In back, there's 48.4 inches between the wheel wells allows loading a full-size pallet. The cargo width is a best-in-class 60.4 inches, and total cargo volume is almost 132 cubic feet. Wagon models offer seating for three across a 60/40-split bench in back, while each section can tumble forward. With the rear seats folded, there's almost 6 feet of cargo-floor length. And cargo models offer six tie-down rings, with a combined 1,000-pound rating, to help hold goods in a stable position.

It's highly unlikely that there will be comprehensive occupant-safety tests on the ProMaster City, and neither the IIHS or the NHTSA have tested it, but the expected safety features are included—standard electronic stability control, front-seat side and side-curtain airbags, a driver's knee airbag. You can also get a rearview camera system and parking sensors, but not automatic emergency braking. 

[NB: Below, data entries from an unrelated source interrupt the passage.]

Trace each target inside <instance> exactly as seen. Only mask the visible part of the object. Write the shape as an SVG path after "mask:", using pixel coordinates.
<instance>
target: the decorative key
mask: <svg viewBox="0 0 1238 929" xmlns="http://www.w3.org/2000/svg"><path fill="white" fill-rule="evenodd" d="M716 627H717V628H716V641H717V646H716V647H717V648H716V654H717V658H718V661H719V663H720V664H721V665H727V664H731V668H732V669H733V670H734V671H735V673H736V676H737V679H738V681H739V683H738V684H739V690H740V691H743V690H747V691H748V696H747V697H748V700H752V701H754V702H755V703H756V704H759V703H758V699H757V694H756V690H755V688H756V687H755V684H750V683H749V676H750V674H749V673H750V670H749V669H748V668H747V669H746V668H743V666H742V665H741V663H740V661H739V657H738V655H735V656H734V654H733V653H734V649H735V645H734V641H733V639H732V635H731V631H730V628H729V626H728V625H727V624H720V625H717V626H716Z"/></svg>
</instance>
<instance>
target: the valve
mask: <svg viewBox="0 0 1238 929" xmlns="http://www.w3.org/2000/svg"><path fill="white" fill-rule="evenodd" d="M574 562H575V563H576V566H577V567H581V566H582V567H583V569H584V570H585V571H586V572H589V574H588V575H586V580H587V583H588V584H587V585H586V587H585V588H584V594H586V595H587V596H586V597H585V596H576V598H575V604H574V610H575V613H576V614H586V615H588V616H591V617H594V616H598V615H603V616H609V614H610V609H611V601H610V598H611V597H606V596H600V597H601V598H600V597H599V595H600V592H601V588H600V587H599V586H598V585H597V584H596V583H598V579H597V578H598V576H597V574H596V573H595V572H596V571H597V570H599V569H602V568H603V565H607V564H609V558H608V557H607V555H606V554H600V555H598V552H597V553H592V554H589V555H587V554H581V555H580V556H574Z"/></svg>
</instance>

SLTs add to base models nicer upholstery, upgraded wheels, and a handful of other cosmetic items. Most optional equipment on both models is aimed at commercial users—special roof rack systems, graphics packages, towing accessories, and cargo partitions are on the options list. A 5.0-inch touchscreen infotainment system is standard on SLTs and optional on Tradesman models, which include a more basic radio. Navigation is an option on all models. 

Fuel economy ratings are an impressive 21 mpg city, 29 highway, 24 combined.